Deloitte East Africa Tax Head Nikhil Hira said the launch of 4G will play a great role in not only increasing demand for data use but improving customer experience.

“The whole IT sector which includes software and hardware, personal computers and servers is taking off in a big way. We have seen major players coming into the market to set up big software labs and it is a good sign,” Hira said.

In November last year, IBM Corporation launched its 12th Research Laboratory globally at the Catholic University in Nairobi.

The laboratory which was the first of its kind in Africa will conduct applied and far-reaching exploratory research into the grand challenges of the African continent by delivering commercially-viable innovations that impact people’s lives.

He says there is also a growing appetite by the young people to come up with new innovations and applications, hence creating a huge demand for the sector.

Despite the expected growth, the report showed that Kenya still lags behind in terms infrastructure compared to other African countries including Tanzania, Uganda, Nigeria and South Africa.

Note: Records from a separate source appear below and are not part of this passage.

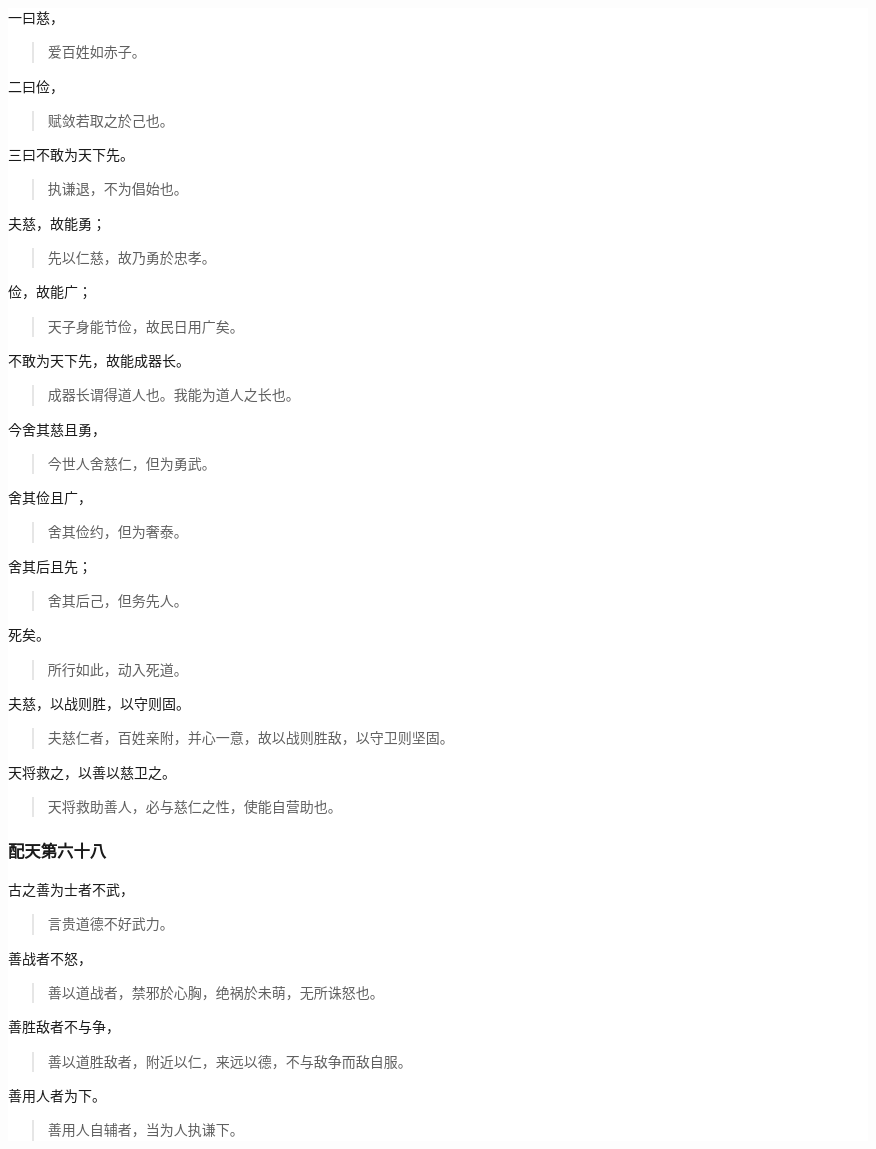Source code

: 一曰慈，

> 爱百姓如赤子。

二曰俭，

> 赋敛若取之於己也。

三曰不敢为天下先。

> 执谦退，不为倡始也。

夫慈，故能勇；

> 先以仁慈，故乃勇於忠孝。

俭，故能广；

> 天子身能节俭，故民日用广矣。

不敢为天下先，故能成器长。

> 成器长谓得道人也。我能为道人之长也。

今舍其慈且勇，

> 今世人舍慈仁，但为勇武。

舍其俭且广，

> 舍其俭约，但为奢泰。

舍其后且先；

> 舍其后己，但务先人。

死矣。

> 所行如此，动入死道。

夫慈，以战则胜，以守则固。

> 夫慈仁者，百姓亲附，并心一意，故以战则胜敌，以守卫则坚固。

天将救之，以善以慈卫之。

> 天将救助善人，必与慈仁之性，使能自营助也。

### 配天第六十八

古之善为士者不武，

> 言贵道德不好武力。

善战者不怒，

> 善以道战者，禁邪於心胸，绝祸於未萌，无所诛怒也。

善胜敌者不与争，

> 善以道胜敌者，附近以仁，来远以德，不与敌争而敌自服。

善用人者为下。

> 善用人自辅者，当为人执谦下。

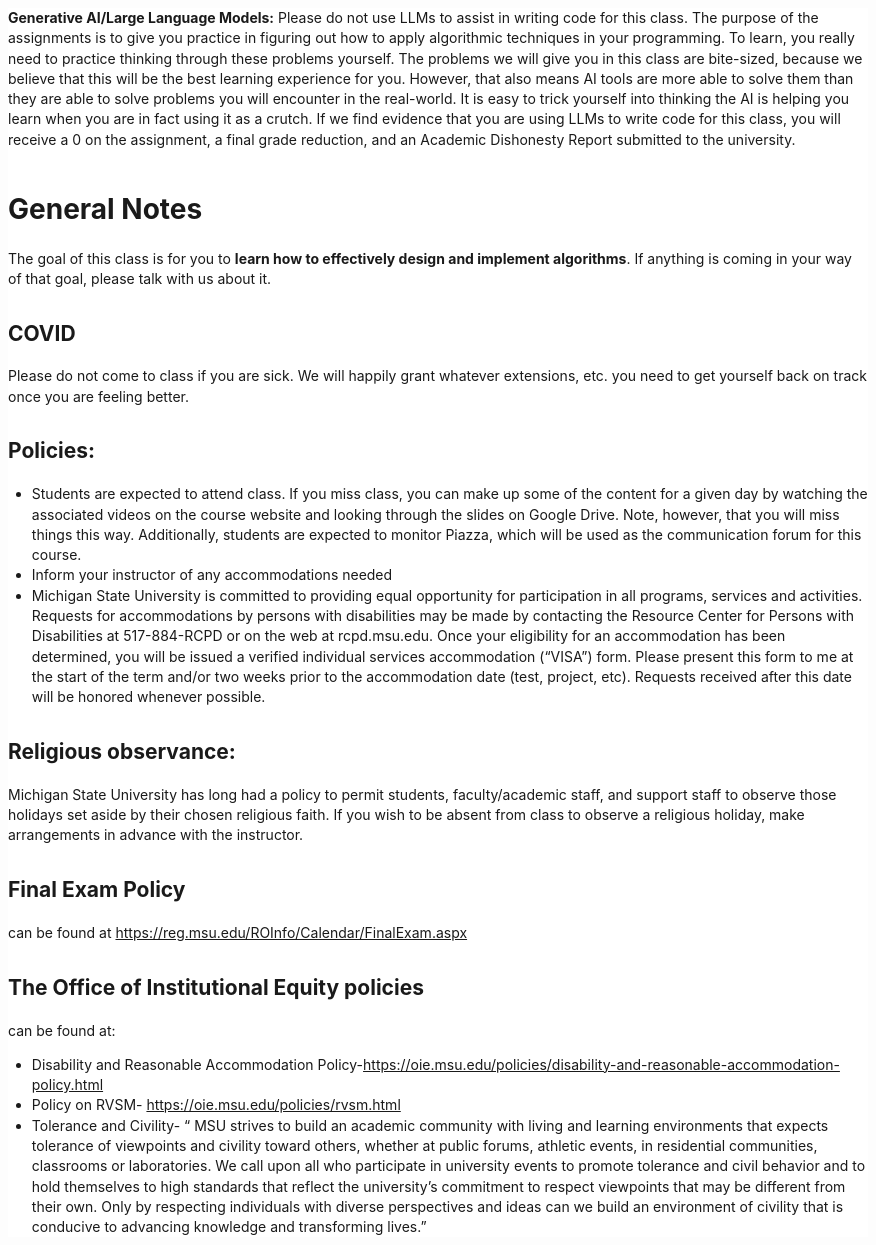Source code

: **Generative AI/Large Language Models:** Please do not use LLMs to assist in writing code for this class. The purpose of the assignments is to give you practice in figuring out how to apply algorithmic techniques in your programming. To learn, you really need to practice thinking through these problems yourself. The problems we will give you in this class are bite-sized, because we believe that this will be the best learning experience for you. However, that also means AI tools are more able to solve them than they are able to solve problems you will encounter in the real-world. It is easy to trick yourself into thinking the AI is helping you learn when you are in fact using it as a crutch. If we find evidence that you are using LLMs to write code for this class, you will receive a 0 on the assignment, a final grade reduction, and an Academic Dishonesty Report submitted to the university.

# General Notes

The goal of this class is for you to **learn how to effectively design and implement algorithms**. If anything is coming in your way of that goal, please talk with us about it.

## COVID

Please do not come to class if you are sick. We will happily grant whatever extensions, etc. you need to get yourself back on track once you are feeling better. 

## Policies:

- Students are expected to attend class. If you miss class, you can make up some of the content for a given day by watching the associated videos on the course website and looking through the slides on Google Drive. Note, however, that you will miss things this way. Additionally, students are expected to monitor Piazza, which will be used as the communication forum for this course.
- Inform your instructor of any accommodations needed
- Michigan State University is committed to providing equal opportunity for participation in all programs, services and activities. Requests for accommodations by persons with disabilities may be made by contacting the Resource Center for Persons with Disabilities at 517-884-RCPD or on the web at rcpd.msu.edu. Once your eligibility for an accommodation has been determined, you will be issued a verified individual services accommodation (“VISA”) form. Please present this form to me at the start of the term and/or two weeks prior to the accommodation date (test, project, etc). Requests received after this date will be honored whenever possible.


## Religious observance: 

Michigan State University has long had a policy to permit students, faculty/academic staff, and support staff to observe those holidays set aside by their chosen religious faith. If you wish to be absent from class to observe a religious holiday, make arrangements in advance with the instructor. 

## Final Exam Policy 

can be found at https://reg.msu.edu/ROInfo/Calendar/FinalExam.aspx

## The Office of Institutional Equity policies 
can be found at: 
- Disability and Reasonable Accommodation Policy-https://oie.msu.edu/policies/disability-and-reasonable-accommodation-policy.html
- Policy on RVSM- https://oie.msu.edu/policies/rvsm.html
- Tolerance and Civility- “ MSU strives to build an academic community with living and learning environments that expects tolerance of viewpoints and civility toward others, whether at public forums, athletic events, in residential communities, classrooms or laboratories.
We call upon all who participate in university events to promote tolerance and civil behavior and to hold themselves to high standards that reflect the university’s commitment to respect viewpoints that may be different from their own. Only by respecting individuals with diverse perspectives and ideas can we build an environment of civility that is conducive to advancing knowledge and transforming lives.”

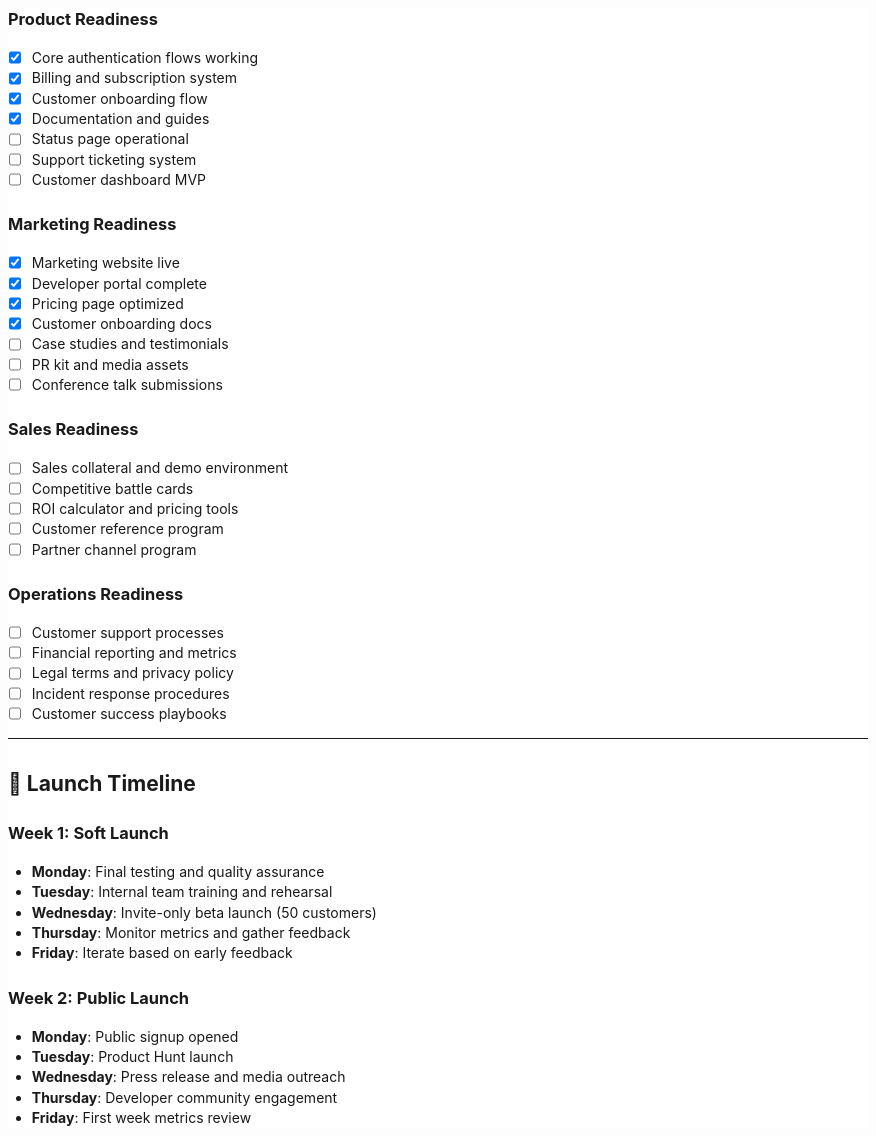 ### Product Readiness
- [x] Core authentication flows working
- [x] Billing and subscription system
- [x] Customer onboarding flow
- [x] Documentation and guides
- [ ] Status page operational
- [ ] Support ticketing system
- [ ] Customer dashboard MVP

### Marketing Readiness
- [x] Marketing website live
- [x] Developer portal complete
- [x] Pricing page optimized
- [x] Customer onboarding docs
- [ ] Case studies and testimonials
- [ ] PR kit and media assets
- [ ] Conference talk submissions

### Sales Readiness
- [ ] Sales collateral and demo environment
- [ ] Competitive battle cards
- [ ] ROI calculator and pricing tools
- [ ] Customer reference program
- [ ] Partner channel program

### Operations Readiness
- [ ] Customer support processes
- [ ] Financial reporting and metrics
- [ ] Legal terms and privacy policy
- [ ] Incident response procedures
- [ ] Customer success playbooks

---

## 🎉 Launch Timeline

### Week 1: Soft Launch
- **Monday**: Final testing and quality assurance
- **Tuesday**: Internal team training and rehearsal
- **Wednesday**: Invite-only beta launch (50 customers)
- **Thursday**: Monitor metrics and gather feedback
- **Friday**: Iterate based on early feedback

### Week 2: Public Launch
- **Monday**: Public signup opened
- **Tuesday**: Product Hunt launch
- **Wednesday**: Press release and media outreach
- **Thursday**: Developer community engagement
- **Friday**: First week metrics review
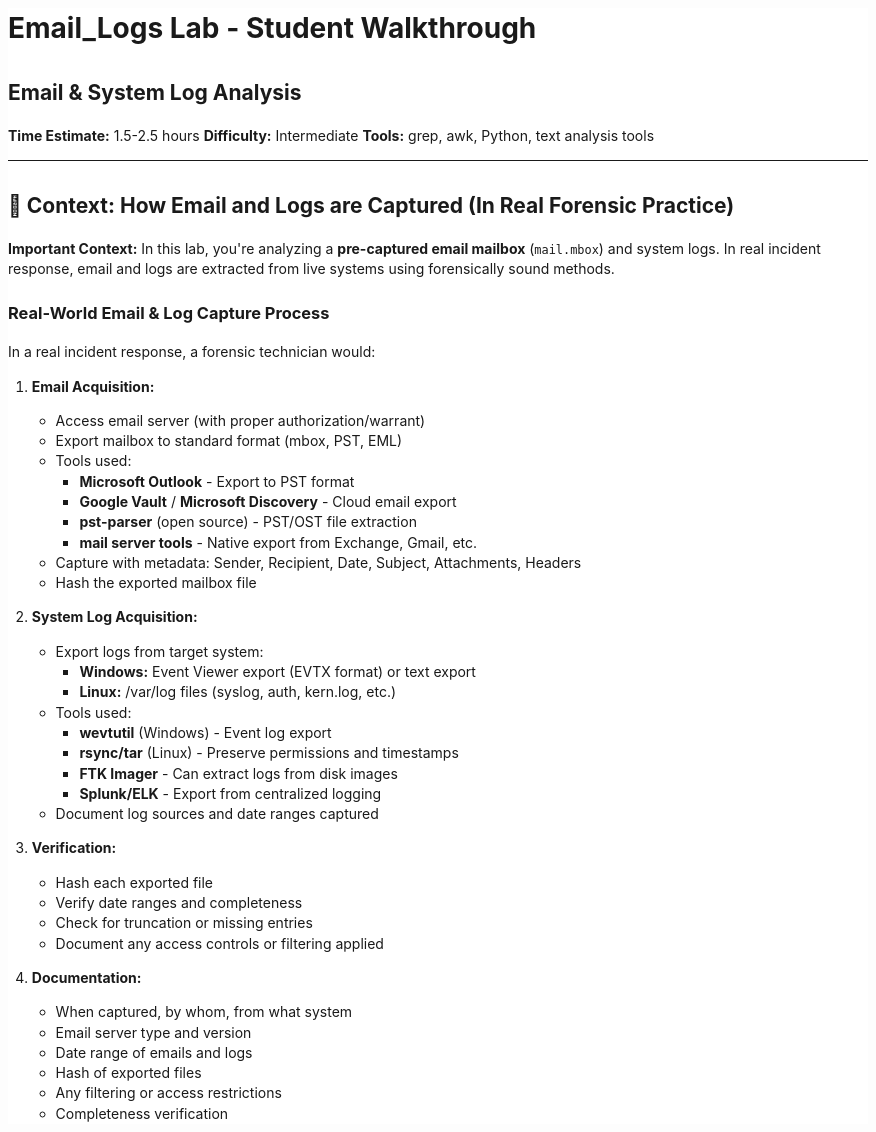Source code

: # Email_Logs Lab - Student Walkthrough
## Email & System Log Analysis

**Time Estimate:** 1.5-2.5 hours
**Difficulty:** Intermediate
**Tools:** grep, awk, Python, text analysis tools

---

## 📸 Context: How Email and Logs are Captured (In Real Forensic Practice)

**Important Context:** In this lab, you're analyzing a **pre-captured email mailbox** (`mail.mbox`) and system logs. In real incident response, email and logs are extracted from live systems using forensically sound methods.

### Real-World Email & Log Capture Process

In a real incident response, a forensic technician would:

1. **Email Acquisition:**
   - Access email server (with proper authorization/warrant)
   - Export mailbox to standard format (mbox, PST, EML)
   - Tools used:
     - **Microsoft Outlook** - Export to PST format
     - **Google Vault** / **Microsoft Discovery** - Cloud email export
     - **pst-parser** (open source) - PST/OST file extraction
     - **mail server tools** - Native export from Exchange, Gmail, etc.
   - Capture with metadata: Sender, Recipient, Date, Subject, Attachments, Headers
   - Hash the exported mailbox file

2. **System Log Acquisition:**
   - Export logs from target system:
     - **Windows:** Event Viewer export (EVTX format) or text export
     - **Linux:** /var/log files (syslog, auth, kern.log, etc.)
   - Tools used:
     - **wevtutil** (Windows) - Event log export
     - **rsync/tar** (Linux) - Preserve permissions and timestamps
     - **FTK Imager** - Can extract logs from disk images
     - **Splunk/ELK** - Export from centralized logging
   - Document log sources and date ranges captured

3. **Verification:**
   - Hash each exported file
   - Verify date ranges and completeness
   - Check for truncation or missing entries
   - Document any access controls or filtering applied

4. **Documentation:**
   - When captured, by whom, from what system
   - Email server type and version
   - Date range of emails and logs
   - Hash of exported files
   - Any filtering or access restrictions
   - Completeness verification
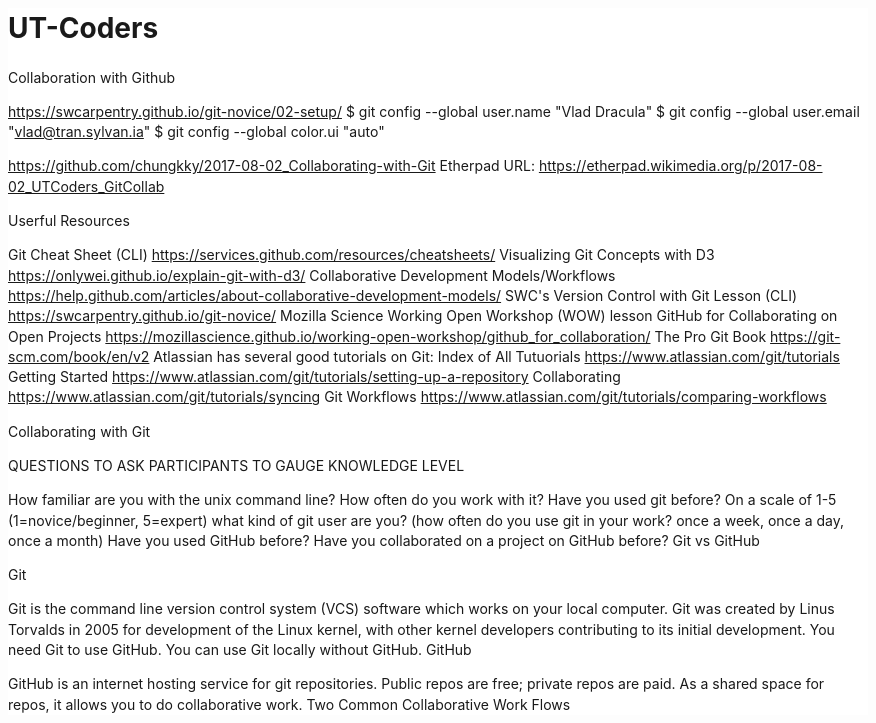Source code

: # UT-Coders
Collaboration with Github


https://swcarpentry.github.io/git-novice/02-setup/
$ git config --global user.name "Vlad Dracula"
$ git config --global user.email "vlad@tran.sylvan.ia"
$ git config --global color.ui "auto"


https://github.com/chungkky/2017-08-02_Collaborating-with-Git
Etherpad URL: https://etherpad.wikimedia.org/p/2017-08-02_UTCoders_GitCollab

Userful Resources

Git Cheat Sheet (CLI) https://services.github.com/resources/cheatsheets/
Visualizing Git Concepts with D3 https://onlywei.github.io/explain-git-with-d3/
Collaborative Development Models/Workflows https://help.github.com/articles/about-collaborative-development-models/
SWC's Version Control with Git Lesson (CLI) https://swcarpentry.github.io/git-novice/
Mozilla Science Working Open Workshop (WOW) lesson GitHub for Collaborating on Open Projects https://mozillascience.github.io/working-open-workshop/github_for_collaboration/
The Pro Git Book https://git-scm.com/book/en/v2
Atlassian has several good tutorials on Git:
Index of All Tutuorials https://www.atlassian.com/git/tutorials
Getting Started https://www.atlassian.com/git/tutorials/setting-up-a-repository
Collaborating https://www.atlassian.com/git/tutorials/syncing
Git Workflows https://www.atlassian.com/git/tutorials/comparing-workflows



Collaborating with Git

QUESTIONS TO ASK PARTICIPANTS TO GAUGE KNOWLEDGE LEVEL

How familiar are you with the unix command line? How often do you work with it?
Have you used git before?
On a scale of 1-5 (1=novice/beginner, 5=expert) what kind of git user are you? (how often do you use git in your work? once a week, once a day, once a month)
Have you used GitHub before?
Have you collaborated on a project on GitHub before?
Git vs GitHub

Git

Git is the command line version control system (VCS) software which works on your local computer.
Git was created by Linus Torvalds in 2005 for development of the Linux kernel, with other kernel developers contributing to its initial development.
You need Git to use GitHub. You can use Git locally without GitHub.
GitHub

GitHub is an internet hosting service for git repositories. Public repos are free; private repos are paid.
As a shared space for repos, it allows you to do collaborative work.
Two Common Collaborative Work Flows
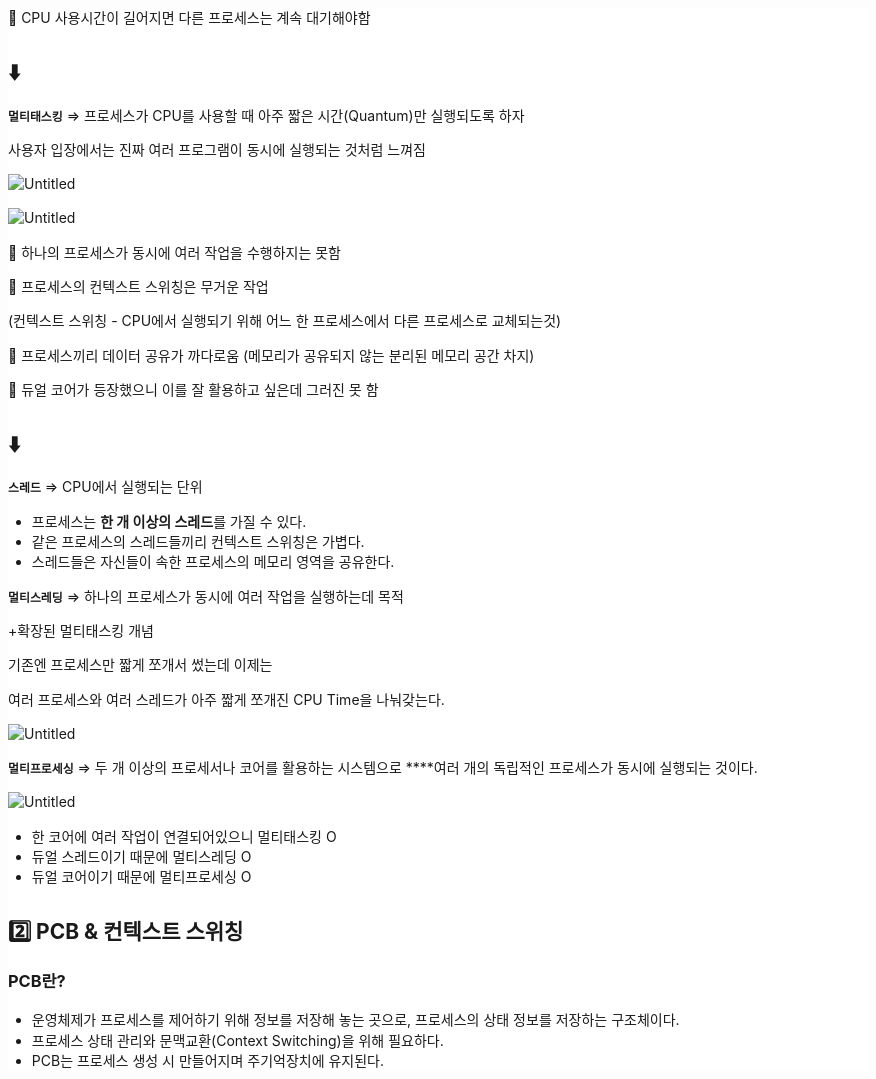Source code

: 🚨 CPU 사용시간이 길어지면 다른 프로세스는 계속 대기해야함

## ⬇️

**`멀티태스킹`** ⇒ 프로세스가 CPU를 사용할 때 아주 짧은 시간(Quantum)만 실행되도록 하자

사용자 입장에서는 진짜 여러 프로그램이 동시에 실행되는 것처럼 느껴짐

![Untitled](OS%201%E1%84%8C%E1%85%AE%E1%84%8E%E1%85%A1%204d6c58fb77f240bdb3949b0bcd8f3238/Untitled%2010.png)

![Untitled](OS%201%E1%84%8C%E1%85%AE%E1%84%8E%E1%85%A1%204d6c58fb77f240bdb3949b0bcd8f3238/Untitled%2011.png)

🚨 하나의 프로세스가 동시에 여러 작업을 수행하지는 못함

🚨 프로세스의 컨텍스트 스위칭은 무거운 작업

(컨텍스트 스위칭 - CPU에서 실행되기 위해 어느 한 프로세스에서 다른 프로세스로 교체되는것)

🚨 프로세스끼리 데이터 공유가 까다로움 (메모리가 공유되지 않는 분리된 메모리 공간 차지)

🚨 듀얼 코어가 등장했으니 이를 잘 활용하고 싶은데 그러진 못 함

## ⬇️

**`스레드`**  ⇒ CPU에서 실행되는 단위

- 프로세스는 **한 개 이상의 스레드**를 가질 수 있다.
- 같은 프로세스의 스레드들끼리 컨텍스트 스위칭은 가볍다.
- 스레드들은 자신들이 속한 프로세스의 메모리 영역을 공유한다.

**`멀티스레딩`** ⇒ 하나의 프로세스가 동시에 여러 작업을 실행하는데 목적

+확장된 멀티태스킹 개념

기존엔 프로세스만 짧게 쪼개서 썼는데 이제는

여러 프로세스와 여러 스레드가 아주 짧게 쪼개진 CPU Time을 나눠갖는다.

![Untitled](OS%201%E1%84%8C%E1%85%AE%E1%84%8E%E1%85%A1%204d6c58fb77f240bdb3949b0bcd8f3238/Untitled%2012.png)

**`멀티프로세싱`** ⇒ 두 개 이상의 프로세서나 코어를 활용하는 시스템으로 ****여러 개의 독립적인 프로세스가 동시에 실행되는 것이다.

![Untitled](OS%201%E1%84%8C%E1%85%AE%E1%84%8E%E1%85%A1%204d6c58fb77f240bdb3949b0bcd8f3238/Untitled%2013.png)

- 한 코어에 여러 작업이 연결되어있으니 멀티태스킹 O
- 듀얼 스레드이기 때문에 멀티스레딩 O
- 듀얼 코어이기 때문에 멀티프로세싱 O

## 2️⃣ PCB & 컨텍스트 스위칭

### PCB란?

- 운영체제가 프로세스를 제어하기 위해 정보를 저장해 놓는 곳으로, 프로세스의 상태 정보를 저장하는 구조체이다.
- 프로세스 상태 관리와 문맥교환(Context Switching)을 위해 필요하다.
- PCB는 프로세스 생성 시 만들어지며 주기억장치에 유지된다.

“I believe the government is trying to put some effort on this considering the introduction of projects like laptops in primary schools. Of course if we have to take them across the country, the schools must have power, the required fibre cables for success in the project,” Hira said.

Meanwhile on the use of mobile phones, the report indicated there was an increase in the use of instant messaging services like WhatsApp which is slowly overtaking the main Short Messaging Services (SMS).

However, revenues for SMS remained high; “new services are still SMS-based, to solve the lack of internet connections in non-urban areas. There is a growing trend towards the use of SMS by businesses and government agencies for effective communication,” Hira added.

Globally SMSs are expected to generate more than Sh8.6 trillion in 2014, equivalent to approximately 50 times the total revenues from all Mobile Instant Messaging (MIM) services.